### [EXERCISE GOAL]
Among the entries below, one line contains "left wrist: (116, 155)" and another contains "left eye: (406, 85)". Transcribe those two lines and every line between them, exactly.

Start of DATASET ENTRIES

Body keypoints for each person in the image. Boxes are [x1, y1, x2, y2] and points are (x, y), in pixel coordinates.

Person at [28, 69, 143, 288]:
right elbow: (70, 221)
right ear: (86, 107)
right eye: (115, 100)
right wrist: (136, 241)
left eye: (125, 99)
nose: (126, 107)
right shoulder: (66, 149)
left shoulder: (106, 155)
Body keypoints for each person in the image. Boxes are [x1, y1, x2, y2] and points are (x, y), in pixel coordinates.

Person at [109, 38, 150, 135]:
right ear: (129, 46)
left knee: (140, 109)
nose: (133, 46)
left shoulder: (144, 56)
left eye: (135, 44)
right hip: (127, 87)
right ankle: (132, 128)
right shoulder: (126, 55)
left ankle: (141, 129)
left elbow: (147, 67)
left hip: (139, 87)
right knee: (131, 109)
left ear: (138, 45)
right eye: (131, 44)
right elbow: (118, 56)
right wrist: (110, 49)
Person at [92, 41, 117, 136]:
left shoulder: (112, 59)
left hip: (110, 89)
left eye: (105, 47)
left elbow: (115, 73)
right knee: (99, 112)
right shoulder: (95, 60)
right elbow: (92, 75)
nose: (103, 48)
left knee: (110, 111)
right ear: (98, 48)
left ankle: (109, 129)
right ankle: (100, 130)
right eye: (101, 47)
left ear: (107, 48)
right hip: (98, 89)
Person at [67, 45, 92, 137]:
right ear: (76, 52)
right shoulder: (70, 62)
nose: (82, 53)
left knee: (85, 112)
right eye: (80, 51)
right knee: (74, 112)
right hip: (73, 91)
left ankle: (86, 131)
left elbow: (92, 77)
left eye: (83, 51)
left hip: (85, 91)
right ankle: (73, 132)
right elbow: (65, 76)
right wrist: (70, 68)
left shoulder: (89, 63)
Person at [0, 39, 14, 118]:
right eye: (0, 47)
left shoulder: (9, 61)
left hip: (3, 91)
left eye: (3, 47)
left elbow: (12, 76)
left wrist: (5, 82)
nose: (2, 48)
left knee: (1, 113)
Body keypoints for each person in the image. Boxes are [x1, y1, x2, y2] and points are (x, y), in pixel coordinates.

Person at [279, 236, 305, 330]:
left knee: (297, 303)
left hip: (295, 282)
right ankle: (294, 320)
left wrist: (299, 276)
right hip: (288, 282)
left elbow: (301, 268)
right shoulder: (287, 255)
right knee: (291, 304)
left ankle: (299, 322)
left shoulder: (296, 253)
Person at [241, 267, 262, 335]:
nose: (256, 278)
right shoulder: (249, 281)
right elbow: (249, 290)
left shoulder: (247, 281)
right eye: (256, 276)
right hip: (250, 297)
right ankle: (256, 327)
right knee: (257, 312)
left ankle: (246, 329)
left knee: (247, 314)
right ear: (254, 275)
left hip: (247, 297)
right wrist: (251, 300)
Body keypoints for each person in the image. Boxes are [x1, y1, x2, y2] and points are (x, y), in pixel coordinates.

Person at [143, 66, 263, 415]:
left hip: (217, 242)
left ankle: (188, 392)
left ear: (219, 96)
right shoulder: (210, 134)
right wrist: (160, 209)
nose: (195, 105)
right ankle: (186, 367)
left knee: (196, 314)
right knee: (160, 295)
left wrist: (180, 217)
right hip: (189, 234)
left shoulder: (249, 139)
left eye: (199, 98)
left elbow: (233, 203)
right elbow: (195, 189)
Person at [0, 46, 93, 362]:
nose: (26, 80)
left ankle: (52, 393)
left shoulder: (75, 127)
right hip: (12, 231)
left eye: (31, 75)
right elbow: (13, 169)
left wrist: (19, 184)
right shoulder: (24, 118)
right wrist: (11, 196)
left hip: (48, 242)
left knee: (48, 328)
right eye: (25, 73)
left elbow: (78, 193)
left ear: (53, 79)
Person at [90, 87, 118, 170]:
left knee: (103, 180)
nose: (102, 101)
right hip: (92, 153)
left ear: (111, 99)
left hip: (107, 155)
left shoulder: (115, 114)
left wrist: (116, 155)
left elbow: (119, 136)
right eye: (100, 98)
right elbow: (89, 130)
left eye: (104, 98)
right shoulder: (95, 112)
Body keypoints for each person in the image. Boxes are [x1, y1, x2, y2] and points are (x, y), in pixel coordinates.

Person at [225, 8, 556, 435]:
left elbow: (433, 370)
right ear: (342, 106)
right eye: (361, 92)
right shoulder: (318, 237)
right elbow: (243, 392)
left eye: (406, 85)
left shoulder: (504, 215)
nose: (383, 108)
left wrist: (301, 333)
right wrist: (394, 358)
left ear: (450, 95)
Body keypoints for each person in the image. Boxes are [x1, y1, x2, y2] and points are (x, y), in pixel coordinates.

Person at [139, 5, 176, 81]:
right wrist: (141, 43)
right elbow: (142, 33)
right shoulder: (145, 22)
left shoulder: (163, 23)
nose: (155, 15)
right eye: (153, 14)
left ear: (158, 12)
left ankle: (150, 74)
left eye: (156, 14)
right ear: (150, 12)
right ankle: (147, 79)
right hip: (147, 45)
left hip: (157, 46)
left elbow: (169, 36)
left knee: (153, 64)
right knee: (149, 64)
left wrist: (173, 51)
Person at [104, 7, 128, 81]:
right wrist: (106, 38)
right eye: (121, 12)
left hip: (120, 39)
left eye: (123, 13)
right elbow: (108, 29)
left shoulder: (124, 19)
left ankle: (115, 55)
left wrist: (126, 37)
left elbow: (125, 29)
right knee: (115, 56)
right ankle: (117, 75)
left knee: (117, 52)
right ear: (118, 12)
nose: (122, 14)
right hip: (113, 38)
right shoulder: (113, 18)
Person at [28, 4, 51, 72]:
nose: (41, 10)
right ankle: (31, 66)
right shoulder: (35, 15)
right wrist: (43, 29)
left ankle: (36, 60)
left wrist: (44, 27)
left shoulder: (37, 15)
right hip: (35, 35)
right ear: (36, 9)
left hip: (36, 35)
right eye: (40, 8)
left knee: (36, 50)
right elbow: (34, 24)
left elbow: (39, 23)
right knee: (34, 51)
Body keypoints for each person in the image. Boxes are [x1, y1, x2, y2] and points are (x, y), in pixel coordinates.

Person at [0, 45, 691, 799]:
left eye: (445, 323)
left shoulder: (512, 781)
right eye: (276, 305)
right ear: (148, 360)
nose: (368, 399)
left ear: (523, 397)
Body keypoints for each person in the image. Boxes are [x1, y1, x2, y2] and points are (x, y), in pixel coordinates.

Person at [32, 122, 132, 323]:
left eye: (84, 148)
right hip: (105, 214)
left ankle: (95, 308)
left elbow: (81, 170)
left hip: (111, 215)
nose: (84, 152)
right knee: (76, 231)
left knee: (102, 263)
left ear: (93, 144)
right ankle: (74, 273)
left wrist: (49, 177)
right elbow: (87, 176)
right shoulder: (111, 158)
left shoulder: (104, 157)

End of DATASET ENTRIES
Start of DATASET ENTRIES

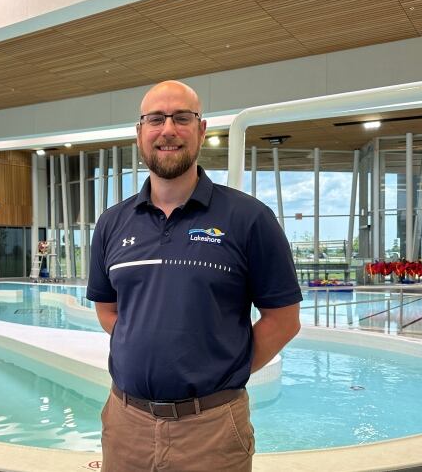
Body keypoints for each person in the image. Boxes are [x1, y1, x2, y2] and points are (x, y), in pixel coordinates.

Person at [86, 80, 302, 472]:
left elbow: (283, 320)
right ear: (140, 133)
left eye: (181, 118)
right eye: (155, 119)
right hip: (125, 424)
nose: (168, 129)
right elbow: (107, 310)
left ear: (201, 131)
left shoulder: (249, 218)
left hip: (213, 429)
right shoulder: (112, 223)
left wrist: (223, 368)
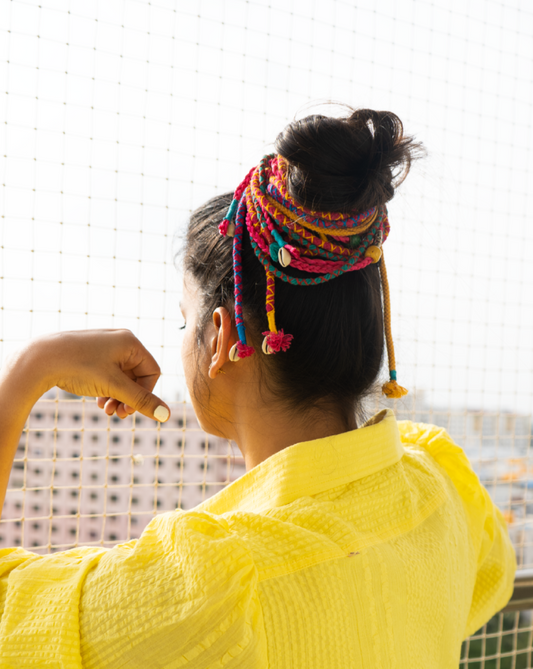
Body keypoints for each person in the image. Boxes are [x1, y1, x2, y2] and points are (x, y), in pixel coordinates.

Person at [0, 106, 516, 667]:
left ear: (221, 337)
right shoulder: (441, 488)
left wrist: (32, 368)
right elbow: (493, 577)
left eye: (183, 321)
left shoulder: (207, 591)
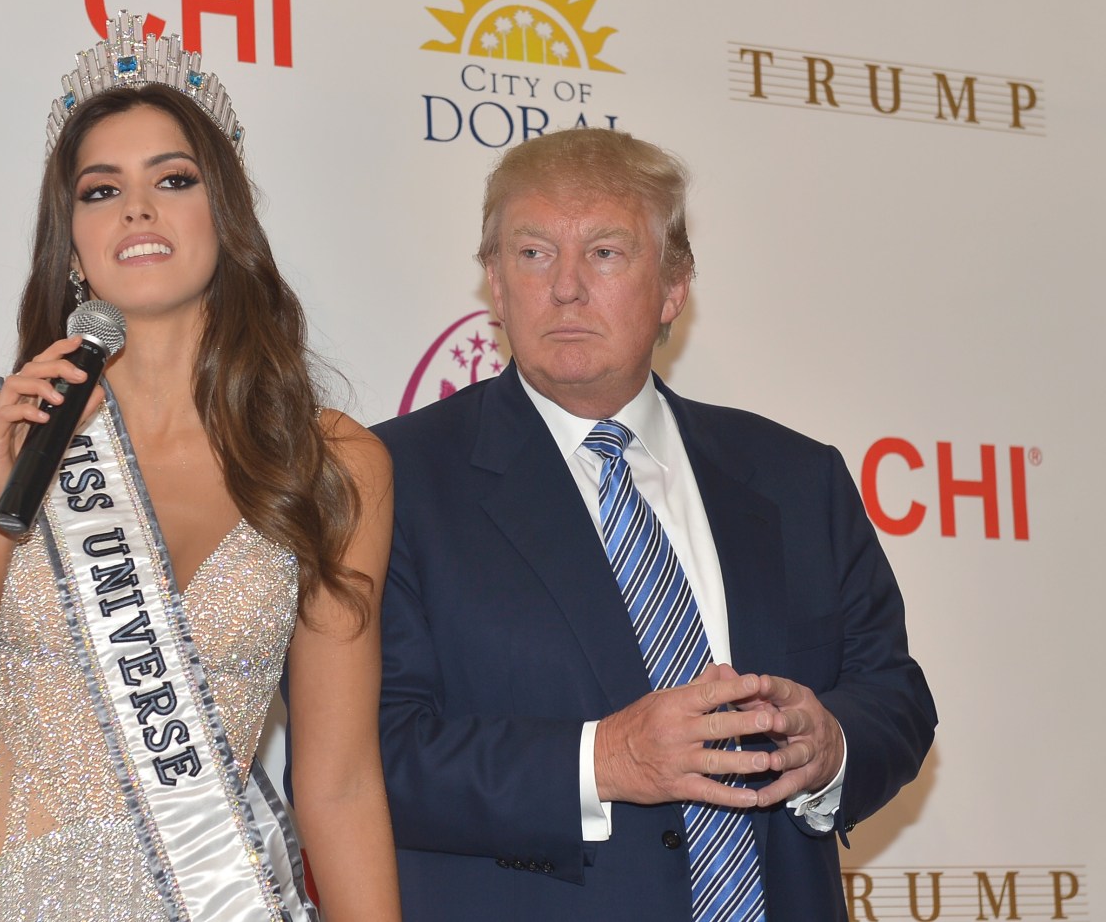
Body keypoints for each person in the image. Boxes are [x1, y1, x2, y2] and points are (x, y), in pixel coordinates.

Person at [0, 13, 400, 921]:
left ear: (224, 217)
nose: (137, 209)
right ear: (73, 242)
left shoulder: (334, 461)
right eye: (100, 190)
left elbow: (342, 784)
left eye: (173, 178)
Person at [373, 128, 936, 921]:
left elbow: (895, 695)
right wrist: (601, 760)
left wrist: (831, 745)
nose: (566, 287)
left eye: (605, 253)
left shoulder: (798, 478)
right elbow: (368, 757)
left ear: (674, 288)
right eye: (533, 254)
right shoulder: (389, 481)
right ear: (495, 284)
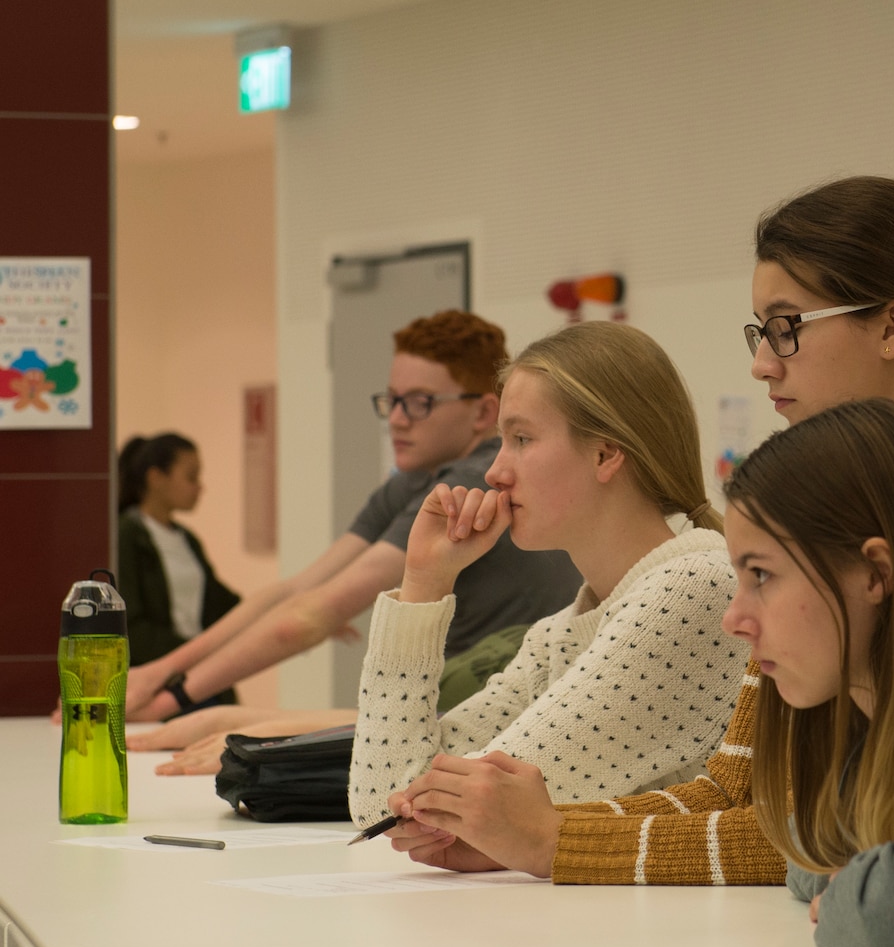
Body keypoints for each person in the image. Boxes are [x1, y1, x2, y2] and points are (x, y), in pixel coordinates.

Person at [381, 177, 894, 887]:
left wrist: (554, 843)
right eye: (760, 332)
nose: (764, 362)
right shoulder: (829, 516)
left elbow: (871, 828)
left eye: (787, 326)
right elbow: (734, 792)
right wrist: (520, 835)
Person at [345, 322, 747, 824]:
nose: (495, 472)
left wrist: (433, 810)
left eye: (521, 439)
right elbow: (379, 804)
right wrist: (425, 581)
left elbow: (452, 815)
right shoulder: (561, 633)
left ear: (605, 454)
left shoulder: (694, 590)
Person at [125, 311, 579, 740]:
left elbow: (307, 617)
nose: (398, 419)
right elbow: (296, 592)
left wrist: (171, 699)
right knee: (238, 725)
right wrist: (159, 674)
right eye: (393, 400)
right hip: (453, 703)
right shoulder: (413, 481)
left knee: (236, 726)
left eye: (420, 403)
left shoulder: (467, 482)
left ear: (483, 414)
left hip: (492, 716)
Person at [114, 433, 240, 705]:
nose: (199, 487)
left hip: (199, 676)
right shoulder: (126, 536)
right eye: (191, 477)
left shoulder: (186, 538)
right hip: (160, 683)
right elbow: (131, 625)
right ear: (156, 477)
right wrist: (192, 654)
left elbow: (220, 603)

End of DATASET ENTRIES
Start of DATASET ENTRIES

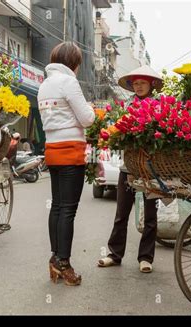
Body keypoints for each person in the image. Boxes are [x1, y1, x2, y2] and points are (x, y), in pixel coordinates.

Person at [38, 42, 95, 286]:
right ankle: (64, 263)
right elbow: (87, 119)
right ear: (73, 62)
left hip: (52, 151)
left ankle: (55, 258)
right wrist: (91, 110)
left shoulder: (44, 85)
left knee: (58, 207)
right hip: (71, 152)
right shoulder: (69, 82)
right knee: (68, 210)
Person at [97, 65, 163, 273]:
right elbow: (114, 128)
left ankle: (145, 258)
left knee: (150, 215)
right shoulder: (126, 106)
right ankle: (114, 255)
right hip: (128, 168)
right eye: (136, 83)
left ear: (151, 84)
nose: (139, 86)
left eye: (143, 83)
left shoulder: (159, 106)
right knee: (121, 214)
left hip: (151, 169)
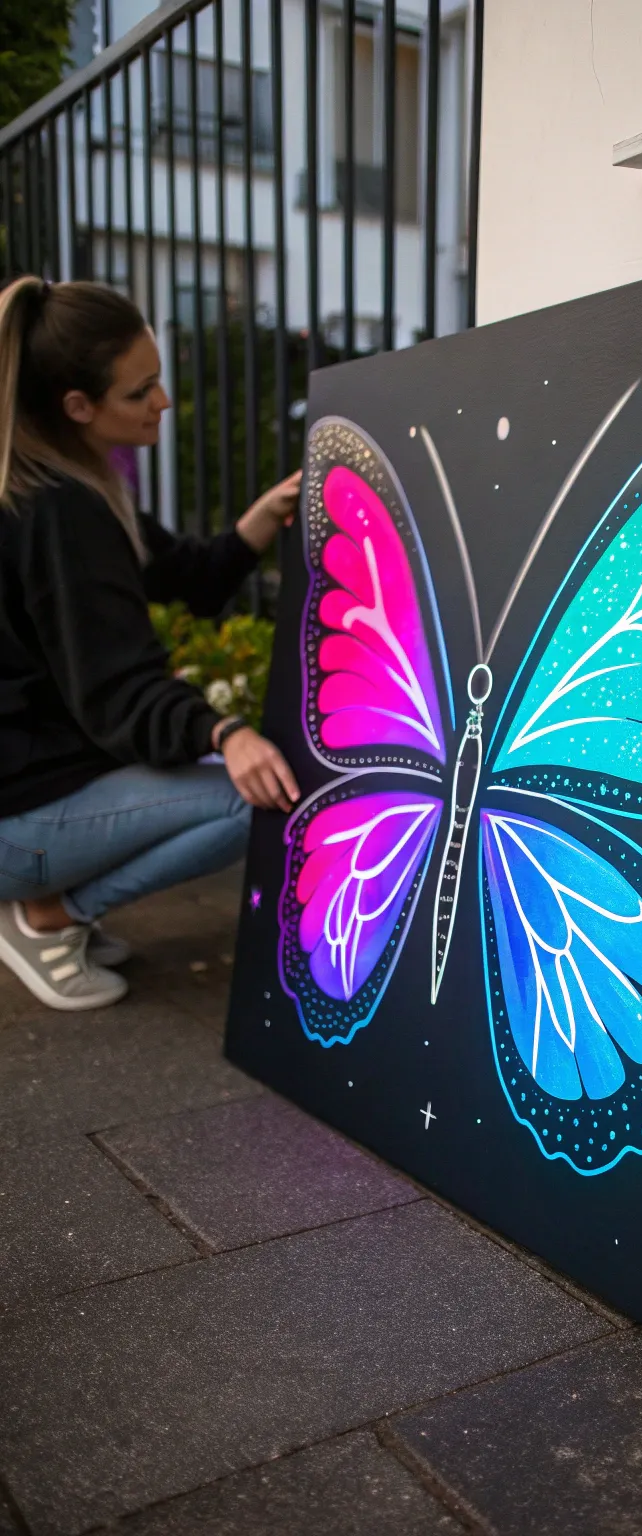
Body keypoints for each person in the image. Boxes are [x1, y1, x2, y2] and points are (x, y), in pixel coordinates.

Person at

End of DATASET ENTRIES

### [RESPONSE AREA]
left wrist: (116, 155)
left elbow: (119, 136)
right eye: (100, 98)
right elbow: (89, 130)
left eye: (104, 98)
right shoulder: (95, 112)
Body keypoints for each person in the image. Boxes are [x1, y1, x2, y2] and points are (x, y), in pixel coordinates.

Person at [225, 8, 556, 435]:
left elbow: (433, 370)
right ear: (342, 106)
right eye: (361, 92)
right shoulder: (318, 237)
right elbow: (243, 392)
left eye: (406, 85)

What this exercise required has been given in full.